Pepper is the most consumed vegetable, after tomato, worldwide. Hot pepper fruits uniquely possess a substance, capsaicin, which acts as an antioxidant, stimulant of energy metabolism and suppressor of fat accumulation, anti-inflammatory and neurostimulant. Recently, several lines of research have focused on the use of capsaicin as a possible treatment for various types of cancer. In general, these studies have been carried out with the pure substance, and its mechanism of action has been modeled to determine some of these functions.

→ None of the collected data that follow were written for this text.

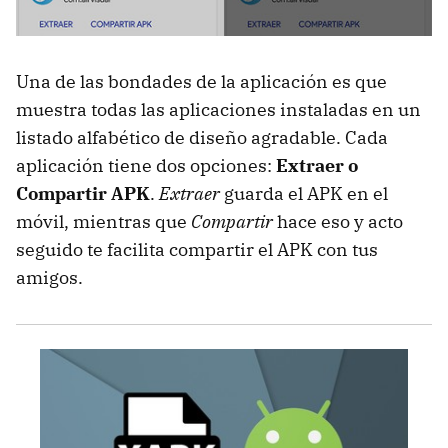
Una de las bondades de la aplicación es que
muestra todas las aplicaciones instaladas en un
listado alfabético de diseño agradable. Cada
aplicación tiene dos opciones:
Extraer o
Compartir APK
.
Extraer
guarda el APK en el
móvil, mientras que
Compartir
hace eso y acto
seguido te facilita compartir el APK con tus
amigos.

However, in our recent publication in collaboration with Jose Manuel Palma and Francisco Javier Corpas researches from the Zaidín Experimental Station, we have shown that it is the extracts of sweet green bell pepper and not those of hot pepper, which contain high levels of capsaicin, that show greater anti-proliferative activity in seven tumor lines: liver, lung, pancreas, breast, prostate, colon and skin. In parallel, we have been able to establish through a non-targeted metabolomics approach that quercetin and its derivatives (quercitrin, quercetin rhamnoside, quercetin 3-(2Gal-apiosylrobinobioside)) as well as gingerglycolipid A are found in significantly higher concentration in green fruits.

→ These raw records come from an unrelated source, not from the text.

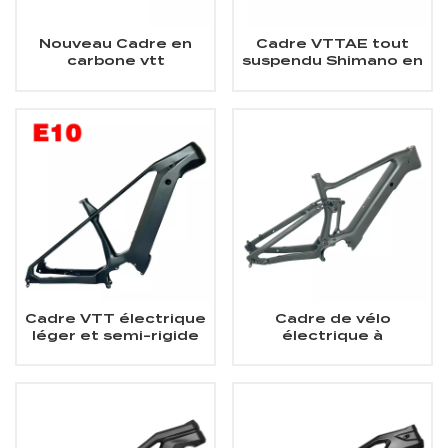
Nouveau Cadre en
Cadre VTTAE tout
carbone vtt
suspendu Shimano en
électrique à
carbone
Suspension complète
pour tout
Cadre VTT électrique
Cadre de vélo
léger et semi-rigide
électrique à
entièrement en
suspension complète
carbone
Bafang Ebike en
carbone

The approval of the PIMANTICAN project will allow us to deepen the identification and characterization of the compounds responsible for such activity in sweet pepper. The research will be approached by non-targeted metabolomic analysis, fractionation of green sweet pepper extracts and identification of the molecules contained in the fractions that show such antitumor activity. Once the active principles have been identified, assays will be carried out to determine the optimum concentration of the same that will produce 50% cell death (IC50) in each of the lines, which is oriented towards biotechnological purposes with a future pharmacological-biomedical application.